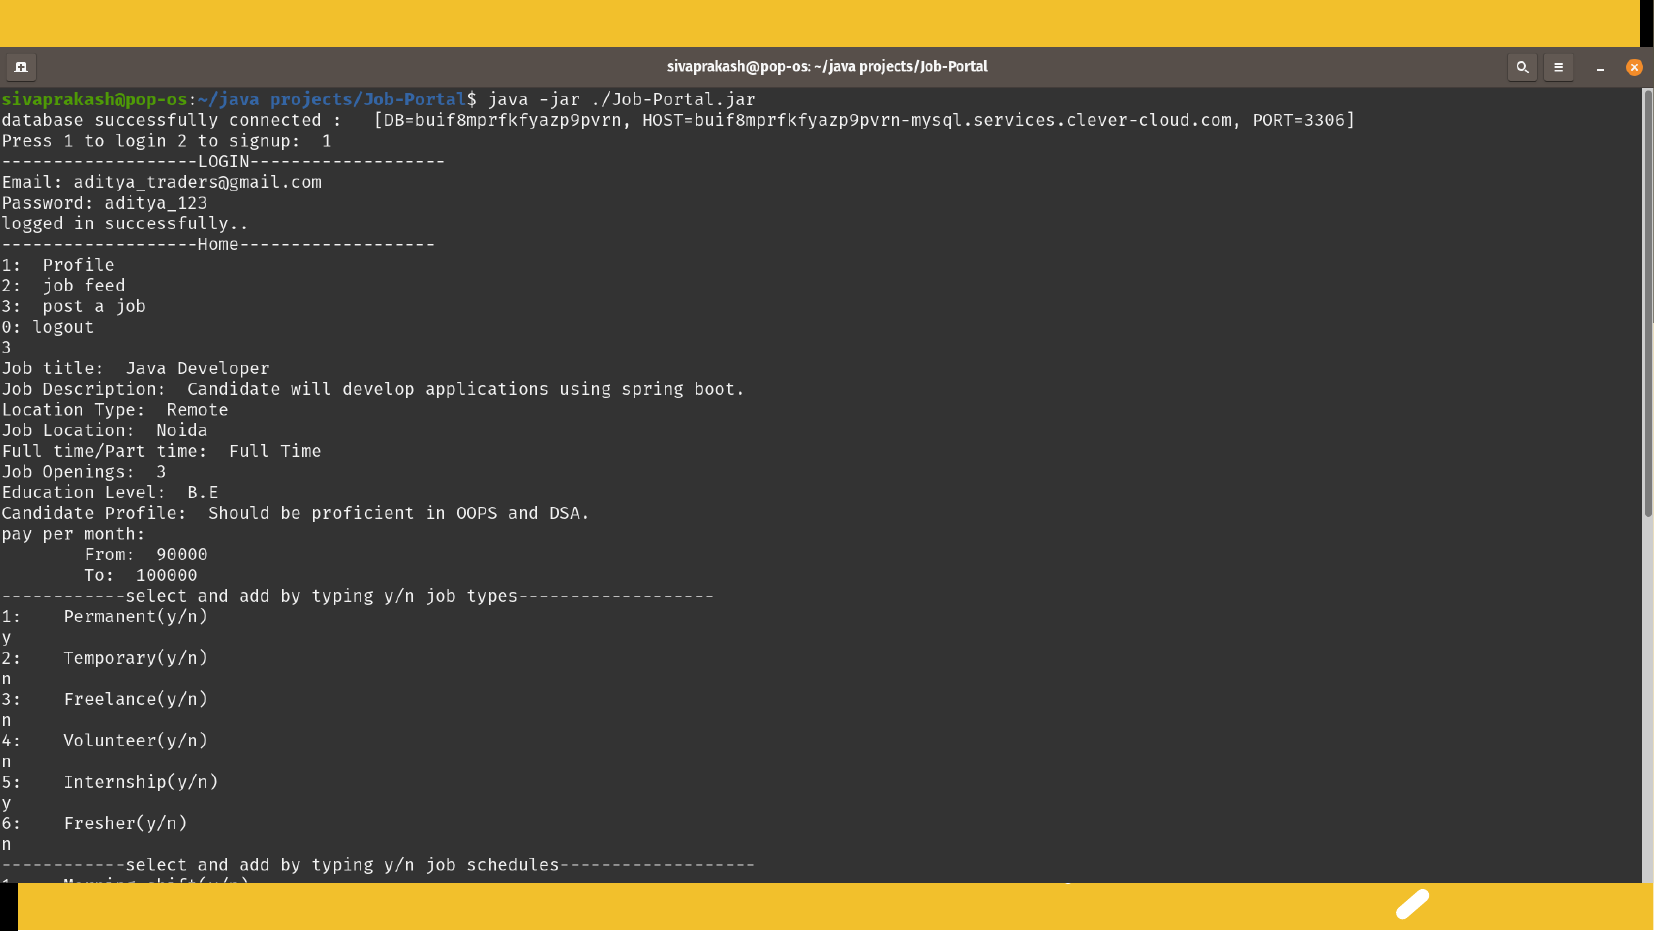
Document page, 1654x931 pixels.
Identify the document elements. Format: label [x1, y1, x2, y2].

picture [0, 47, 1654, 883]
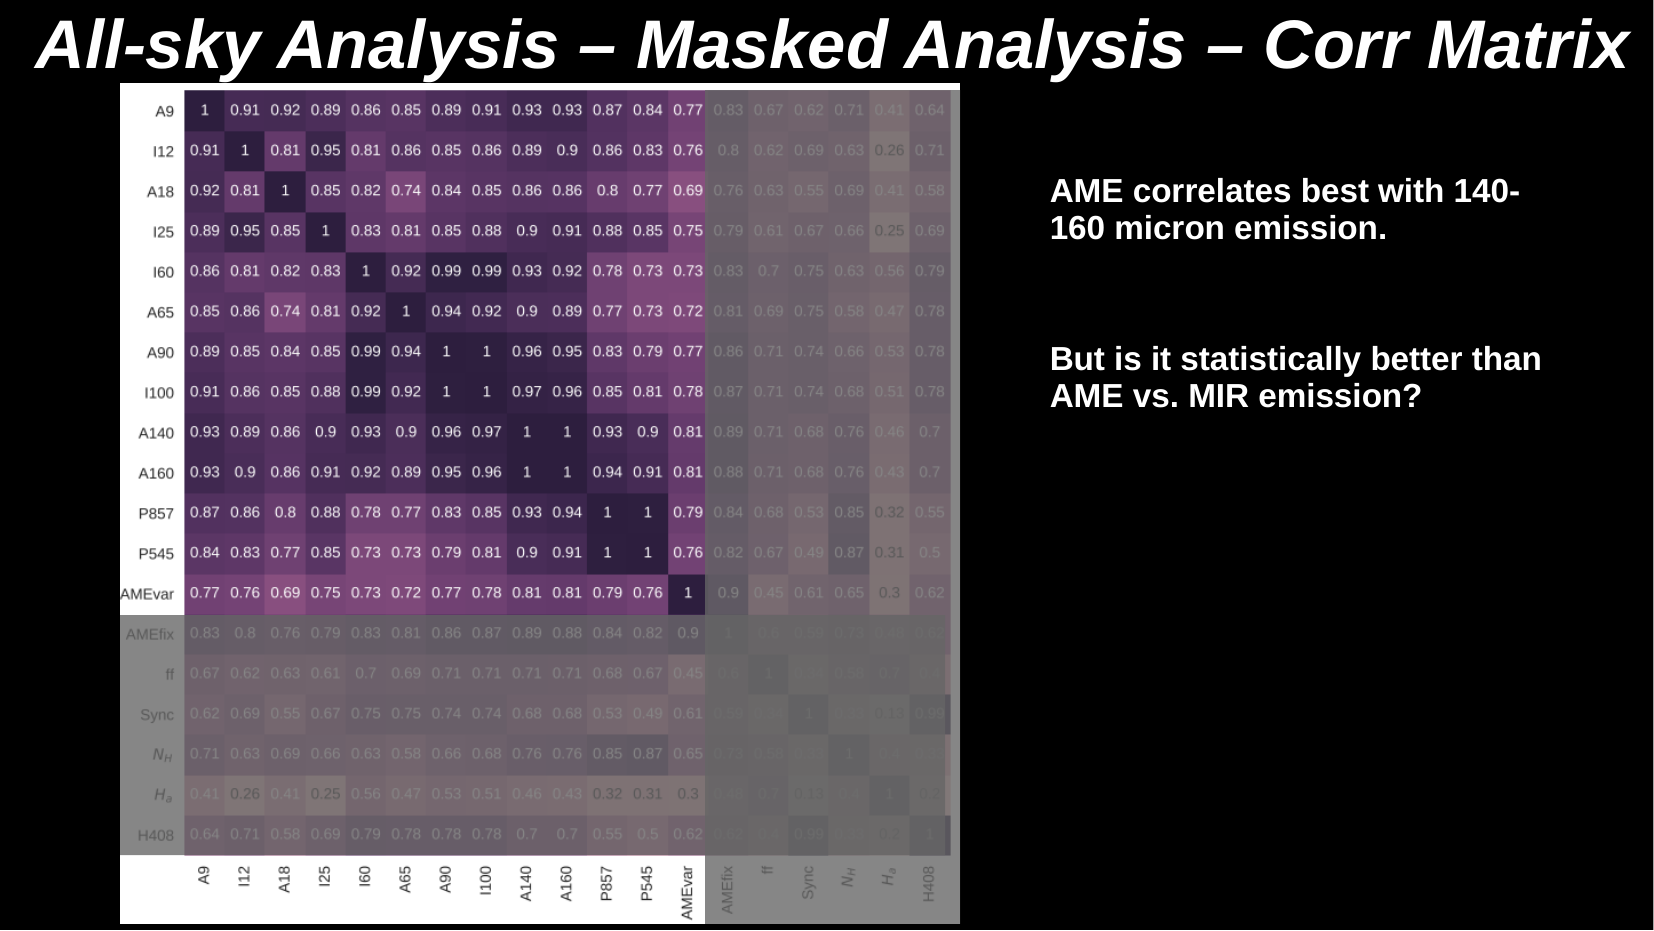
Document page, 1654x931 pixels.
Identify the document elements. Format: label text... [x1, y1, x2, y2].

picture [120, 91, 705, 615]
picture [120, 856, 705, 924]
title All-sky Analysis – Masked Analysis – Corr Matrix [0, 0, 1654, 91]
text_box [120, 90, 961, 924]
text_box AME correlates best with 140-160 micron emission. But is it statistically better than AME vs. MIR emission? [1035, 165, 1576, 721]
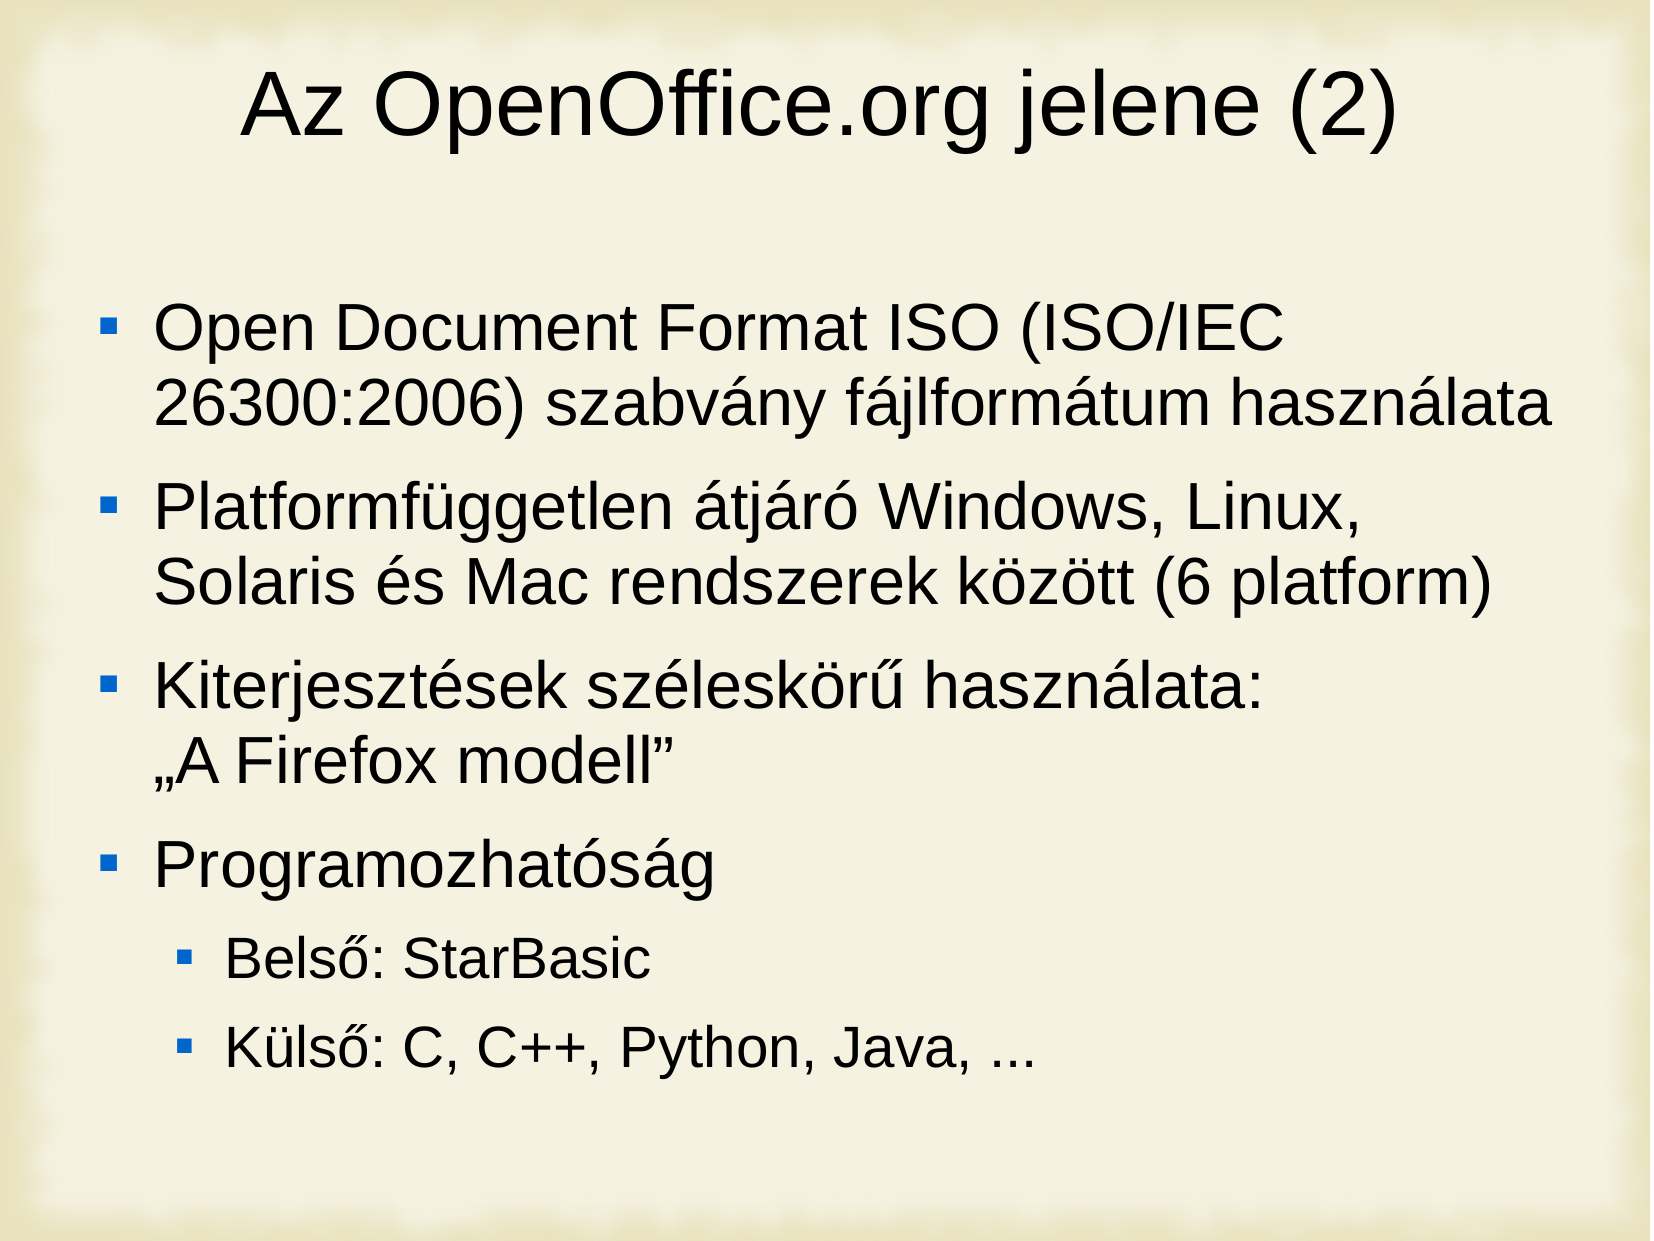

..............................

» **Goal of the exercise**: Rewrite all the items above as a Markdown table with two columns, Row and Line: number each line in Row and put its text in Line, leaving out blank lines. Leave the pictures out of your answer.

» **Problem solution**:
| Row | Line |
|---|---|
| 1 | Document page, 1654x931 pixels. |
| 2 | Identify the document elements. Format: label [x1, y1, x2, y2]. |
| 3 | picture [0, 47, 1654, 883] |
| 4 | Document page, 1654x931 pixels. |
| 5 | Identify the document elements. Format: label text... [x1, y1, x2, y2]. |
| 6 | picture [120, 91, 705, 615] |
| 7 | picture [120, 856, 705, 924] |
| 8 | title All-sky Analysis – Masked Analysis – Corr Matrix [0, 0, 1654, 91] |
| 9 | text_box [120, 90, 961, 924] |
| 10 | text_box AME correlates best with 140-160 micron emission. But is it statistically better than AME vs. MIR emission? [1035, 165, 1576, 721] |